**WHAT IS ASKED**
According to the pipeloom project page below, what errors does the single-writer persistence feature eliminate?

**EXCERPT TO READ**
(begin)

Skip to content
pipeloom

pipeloom

Lightweight Python framework for orchestrating concurrent tasks with a single-writer persistence model and live progress tracking.

CI/CD Docs PyPI Downloads Python Version Support


Why pipeloom?

Many workflows require concurrency, persistence, and monitoring — but existing solutions can be burdonsome to spin up, maintain, and integrate with your workflow. pipeloom aims to simplify this with a message-driven, single-writer model that’s safe, observable, and extensible.

Who is it for?

  • Data engineers needing lightweight pipelines without Airflow/Kubernetes.
  • Analysts automating ETL locally or on servers.
  • Developers who want concurrency + persistence without database lock headaches.

Quickstart

Run the demo locally:

uv run pipeloom demo --db ./wal_demo.db --num-tasks 10 -vv

Or with Docker:

docker run -it --rm ghcr.io/geocoug/pipeloom:latest demo --db ./wal_demo.db --num-tasks 10 -vv

Example output (Rich progress bars): progress demo

Features

  • Concurrent task orchestration → Run many jobs at once safely.
  • Single-writer persistence → No more SQLite database locked errors.
  • Live progress tracking → Always know what’s running, failed, or complete.

(end)

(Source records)

(begin)

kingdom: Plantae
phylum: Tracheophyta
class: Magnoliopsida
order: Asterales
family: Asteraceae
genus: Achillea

(end)

**ANSWER FOR THE TASK**
SQLite database locked errors.